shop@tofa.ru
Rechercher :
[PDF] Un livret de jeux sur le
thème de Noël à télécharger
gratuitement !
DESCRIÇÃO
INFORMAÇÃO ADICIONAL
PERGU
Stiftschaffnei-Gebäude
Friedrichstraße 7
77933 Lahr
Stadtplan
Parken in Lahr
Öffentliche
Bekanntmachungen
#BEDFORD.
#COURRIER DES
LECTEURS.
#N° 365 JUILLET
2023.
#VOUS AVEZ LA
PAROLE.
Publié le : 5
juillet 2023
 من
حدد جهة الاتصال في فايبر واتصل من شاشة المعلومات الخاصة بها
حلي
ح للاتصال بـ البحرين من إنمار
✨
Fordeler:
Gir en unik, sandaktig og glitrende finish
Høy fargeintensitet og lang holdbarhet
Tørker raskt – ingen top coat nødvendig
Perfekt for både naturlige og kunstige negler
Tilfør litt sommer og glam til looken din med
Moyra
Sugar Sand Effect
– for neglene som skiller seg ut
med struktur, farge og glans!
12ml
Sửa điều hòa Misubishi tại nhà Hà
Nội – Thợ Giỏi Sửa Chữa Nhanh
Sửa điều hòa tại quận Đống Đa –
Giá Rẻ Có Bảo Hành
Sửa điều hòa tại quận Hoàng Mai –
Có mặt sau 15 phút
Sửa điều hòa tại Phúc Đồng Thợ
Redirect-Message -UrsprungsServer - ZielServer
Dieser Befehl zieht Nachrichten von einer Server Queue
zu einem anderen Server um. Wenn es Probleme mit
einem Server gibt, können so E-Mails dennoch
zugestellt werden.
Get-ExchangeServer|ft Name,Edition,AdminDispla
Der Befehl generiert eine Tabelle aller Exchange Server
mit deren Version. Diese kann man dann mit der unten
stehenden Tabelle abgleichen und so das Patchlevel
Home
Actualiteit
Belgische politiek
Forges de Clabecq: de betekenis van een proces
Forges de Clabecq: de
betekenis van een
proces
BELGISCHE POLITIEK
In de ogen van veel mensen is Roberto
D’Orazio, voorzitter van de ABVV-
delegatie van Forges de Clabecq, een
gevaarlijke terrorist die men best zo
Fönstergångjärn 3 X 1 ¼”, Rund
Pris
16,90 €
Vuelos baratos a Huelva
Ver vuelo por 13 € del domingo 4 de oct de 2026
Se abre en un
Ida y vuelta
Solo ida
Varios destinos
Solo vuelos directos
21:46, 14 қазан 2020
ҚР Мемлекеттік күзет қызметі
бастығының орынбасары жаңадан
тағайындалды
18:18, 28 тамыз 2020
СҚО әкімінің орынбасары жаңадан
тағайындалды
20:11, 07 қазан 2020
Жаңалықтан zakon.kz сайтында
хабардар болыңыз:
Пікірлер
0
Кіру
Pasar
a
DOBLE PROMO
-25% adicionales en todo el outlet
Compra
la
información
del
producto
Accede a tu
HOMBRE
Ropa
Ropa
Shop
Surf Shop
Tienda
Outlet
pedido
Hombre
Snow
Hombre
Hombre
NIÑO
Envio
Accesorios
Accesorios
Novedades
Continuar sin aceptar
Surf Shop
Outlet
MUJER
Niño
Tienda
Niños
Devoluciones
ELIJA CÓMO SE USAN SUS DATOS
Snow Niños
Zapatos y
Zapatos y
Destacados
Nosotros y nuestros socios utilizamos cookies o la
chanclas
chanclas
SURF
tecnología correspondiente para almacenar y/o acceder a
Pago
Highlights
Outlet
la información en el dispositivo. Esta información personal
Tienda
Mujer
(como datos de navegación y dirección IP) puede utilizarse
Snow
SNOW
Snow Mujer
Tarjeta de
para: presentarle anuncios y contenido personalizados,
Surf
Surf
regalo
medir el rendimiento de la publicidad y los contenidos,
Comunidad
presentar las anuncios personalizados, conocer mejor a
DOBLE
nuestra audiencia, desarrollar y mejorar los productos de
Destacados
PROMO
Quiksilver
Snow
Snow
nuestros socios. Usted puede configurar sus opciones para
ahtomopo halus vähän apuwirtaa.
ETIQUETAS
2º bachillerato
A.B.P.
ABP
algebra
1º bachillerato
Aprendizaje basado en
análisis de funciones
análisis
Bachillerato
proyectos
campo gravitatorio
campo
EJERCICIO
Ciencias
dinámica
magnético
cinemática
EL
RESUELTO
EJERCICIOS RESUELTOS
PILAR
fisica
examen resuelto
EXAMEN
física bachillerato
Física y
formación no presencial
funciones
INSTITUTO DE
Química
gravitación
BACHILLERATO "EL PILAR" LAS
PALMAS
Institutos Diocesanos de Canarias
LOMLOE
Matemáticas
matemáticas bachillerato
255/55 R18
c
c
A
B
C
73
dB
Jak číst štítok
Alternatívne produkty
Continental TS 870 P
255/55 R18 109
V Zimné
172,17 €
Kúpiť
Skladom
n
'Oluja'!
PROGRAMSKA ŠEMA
:::::
• What the task requires: Starting at the line with "Ver vuelo por", copy every line up to and including the last one in the entries above.

• Exercise solution:
Ver vuelo por 13 € del domingo 4 de oct de 2026
Se abre en un
Ida y vuelta
Solo ida
Varios destinos
Solo vuelos directos
21:46, 14 қазан 2020
ҚР Мемлекеттік күзет қызметі
бастығының орынбасары жаңадан
тағайындалды
18:18, 28 тамыз 2020
СҚО әкімінің орынбасары жаңадан
тағайындалды
20:11, 07 қазан 2020
Жаңалықтан zakon.kz сайтында
хабардар болыңыз:
Пікірлер
0
Кіру
Pasar
a
DOBLE PROMO
-25% adicionales en todo el outlet
Compra
la
información
del
producto
Accede a tu
HOMBRE
Ropa
Ropa
Shop
Surf Shop
Tienda
Outlet
pedido
Hombre
Snow
Hombre
Hombre
NIÑO
Envio
Accesorios
Accesorios
Novedades
Continuar sin aceptar
Surf Shop
Outlet
MUJER
Niño
Tienda
Niños
Devoluciones
ELIJA CÓMO SE USAN SUS DATOS
Snow Niños
Zapatos y
Zapatos y
Destacados
Nosotros y nuestros socios utilizamos cookies o la
chanclas
chanclas
SURF
tecnología correspondiente para almacenar y/o acceder a
Pago
Highlights
Outlet
la información en el dispositivo. Esta información personal
Tienda
Mujer
(como datos de navegación y dirección IP) puede utilizarse
Snow
SNOW
Snow Mujer
Tarjeta de
para: presentarle anuncios y contenido personalizados,
Surf
Surf
regalo
medir el rendimiento de la publicidad y los contenidos,
Comunidad
presentar las anuncios personalizados, conocer mejor a
DOBLE
nuestra audiencia, desarrollar y mejorar los productos de
Destacados
PROMO
Quiksilver
Snow
Snow
nuestros socios. Usted puede configurar sus opciones para
ahtomopo halus vähän apuwirtaa.
ETIQUETAS
2º bachillerato
A.B.P.
ABP
algebra
1º bachillerato
Aprendizaje basado en
análisis de funciones
análisis
Bachillerato
proyectos
campo gravitatorio
campo
EJERCICIO
Ciencias
dinámica
magnético
cinemática
EL
RESUELTO
EJERCICIOS RESUELTOS
PILAR
fisica
examen resuelto
EXAMEN
física bachillerato
Física y
formación no presencial
funciones
INSTITUTO DE
Química
gravitación
BACHILLERATO "EL PILAR" LAS
PALMAS
Institutos Diocesanos de Canarias
LOMLOE
Matemáticas
matemáticas bachillerato
255/55 R18
c
c
A
B
C
73
dB
Jak číst štítok
Alternatívne produkty
Continental TS 870 P
255/55 R18 109
V Zimné
172,17 €
Kúpiť
Skladom
n
'Oluja'!
PROGRAMSKA ŠEMA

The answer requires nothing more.